Parallel processing with R and HDF5

I just got back from a great week at the CZI meeting/workshop/hackathon to mark the start of the ‘Collaborative Computational Tools for the Human Cell Atlas’ project. One topic that came up frequently was the suitability of various file formats for storing single-cell data. Of particular interest to me was whether it is practical (or indeed possible) to perform parallel processing on data stored in HDF5 files from within R.

I think this quote in the user guide to Loompy (which uses HDF5) sums up the ambiguity people were feeling:

“Loom files do support concurrent reads, but only from separate processes (not threads), and (we think) only from a single compute node. On a compute cluster, you may encounter bugs if you try to read the same Loom file from different compute nodes concurrently.”

It’s a bit vague and non-committal, with an implicit assumption that anyone interested this will know the difference between a process and a thread (and which their favourite language/software uses).
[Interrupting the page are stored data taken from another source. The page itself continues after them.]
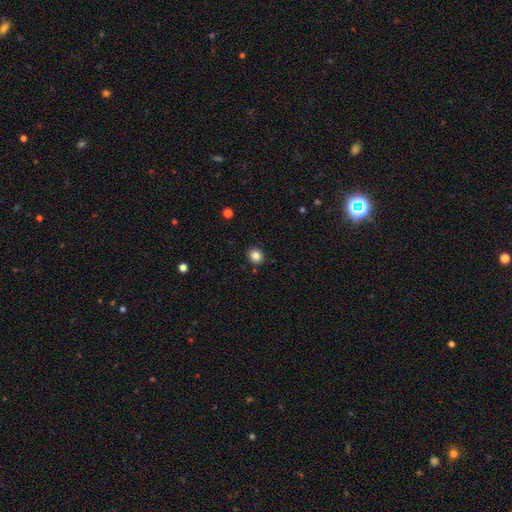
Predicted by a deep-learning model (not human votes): Smooth or featured: smooth — 84% (star or artifact — 11%)
How rounded: round — 75% (in between — 24%)
Merging: none — 90% (minor disturbance — 7%)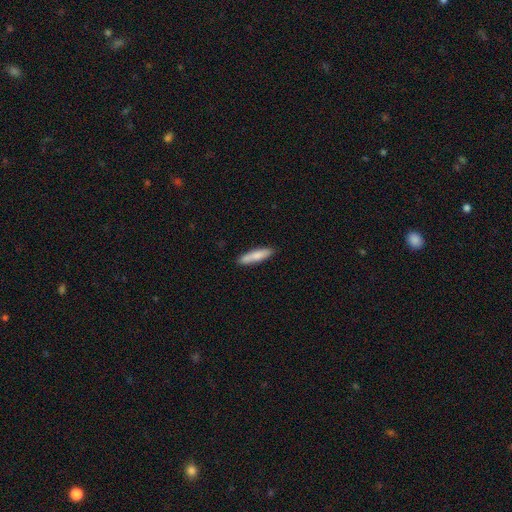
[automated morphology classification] smooth_or_featured: smooth (p=0.80) [alt: featured or disk p=0.14]
how_rounded: cigar-shaped (p=0.81) [alt: in between p=0.17]
merging: none (p=0.86) [alt: minor disturbance p=0.10]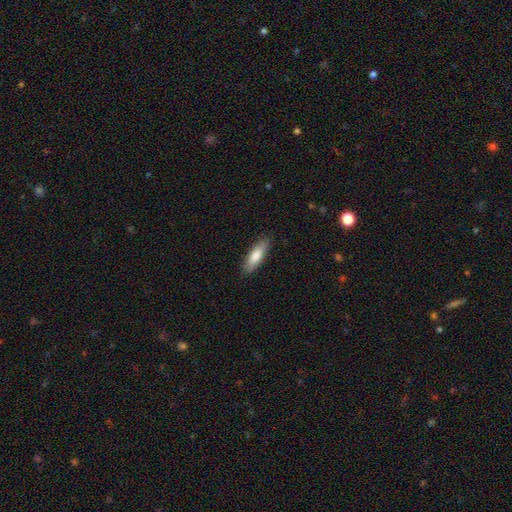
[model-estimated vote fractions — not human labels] Q: Smooth or featured?
A: smooth (81%); runner-up: featured or disk (13%)
Q: How rounded?
A: in between (53%); runner-up: cigar-shaped (46%)
Q: Merging?
A: none (86%); runner-up: minor disturbance (11%)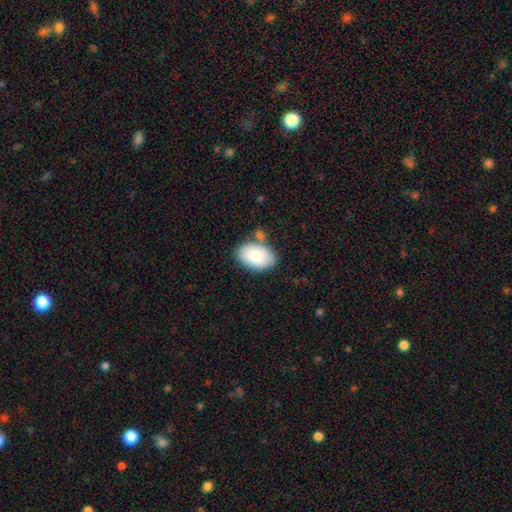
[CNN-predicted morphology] A smooth galaxy with no disk features (83%) that is in between round and cigar-shaped (93%). Merging: none (69%).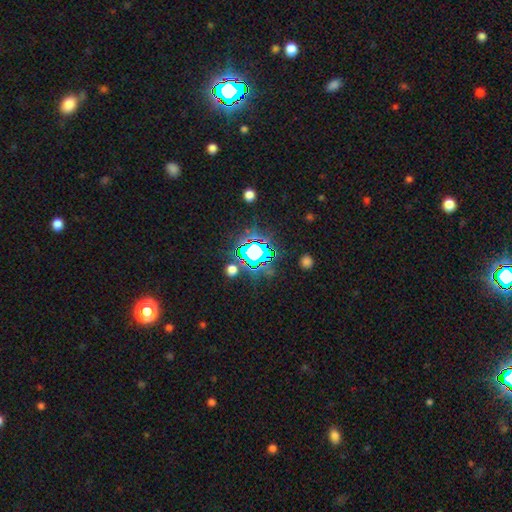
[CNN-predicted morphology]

It’s also a potential deal breaker on using HDF5 as a file format as the size of single-cell datasets continue to grow. So during the meeting I sat down with @KasperDHansen to achieve some clarity – code up a simple example in R and it’ll either work or crash horribly; either way we can say something definitive.

Short answer – parallel reading works without issue on both a multi-core shared memory environment and an HPC cluster across several nodes. Awesome!

Keep reading for a more comprehensive discussion with some examples and benchmarks based on what we did at the meeting.

Hardware

Since so much of bench marking is dependant on the hardware it’s run on, I’ve tried to record some pertinant details of the two machine the example below were run on. I’m always happy to take advice on what else should be here – real world peak transfer rate of the disks seems like something I should record for example.

  Desktop Workstation
CPU Intel Core i5 CPU 750 Intel Xeon E7 - 4870
No. Cores 4 80
CPU Speed (GHz) 2.67 2.40
Disk WDC 1TB / 7000RPM / SATA3.0 ??

Data creation

The code below will create a 30,000 × 20,000 matrix filled with random integers and write it to a dataset called counts in an HDF5. Note the chunk size of 100 × 100, it’s an arbitrary choice but we’ll reference this later.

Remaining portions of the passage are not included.